Il nous faut un âne”, m’annonce mon époux, le matin de notre départ pour dix jours de randonnée sur les traces de Robert Louis Stevenson. Je lui marmonne qu’on n’a quand même pas autant de bagages que Stevenson, ouvrant à cet effet mon exemplaire passablement défraîchi de Voyage avec un âne dans les Cévennes [paru en anglais en 1879, en français en 1925] : “Un revolver, une petite lampe à alcool […], deux assortiments complets de vêtements de rechange – outre mes habits de voyage en velours campagnard, mon paletot de marin et un chandail en tricot – quelques livres, ma couverture de voyage […], des plaquettes de chocolat et des boîtes de saucisses boulonnaises […], un gigot froid de mouton, une bouteille de beaujolais, une boîte vide destinée à contenir du lait, un fouet à œufs et une provision importante de pain bis et blanc.”

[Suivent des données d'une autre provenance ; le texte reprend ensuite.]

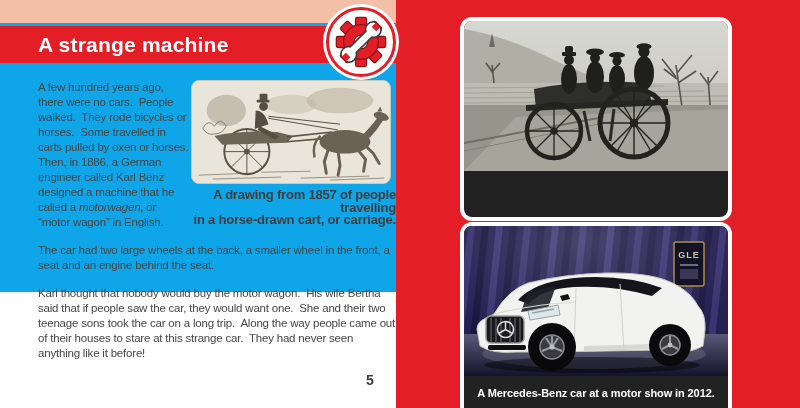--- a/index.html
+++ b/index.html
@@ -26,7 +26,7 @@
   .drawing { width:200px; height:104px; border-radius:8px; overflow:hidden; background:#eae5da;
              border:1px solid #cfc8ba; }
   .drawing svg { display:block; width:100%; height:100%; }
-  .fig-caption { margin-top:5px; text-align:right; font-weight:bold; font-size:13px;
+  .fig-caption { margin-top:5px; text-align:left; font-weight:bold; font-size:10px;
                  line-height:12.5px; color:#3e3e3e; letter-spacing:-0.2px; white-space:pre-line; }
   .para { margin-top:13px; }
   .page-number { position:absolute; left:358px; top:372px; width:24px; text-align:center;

Le plus lourd était encore son sac de couchage cousu sur mesure dont il venait de faire l’acquisition : “Une sorte de long rouleau ou saucisson en bâche verte imperméable à l’extérieur et en fourrure de mouton bleue à l’intérieur.” Stevenson explique que c’est le poids et l’encombrement de ce sac (acheté 80 francs et deux verres de bière) qui le poussent d’ailleurs à acheter un âne (pour 65 francs et un verre de brandy), qu’il baptise “Modestine”.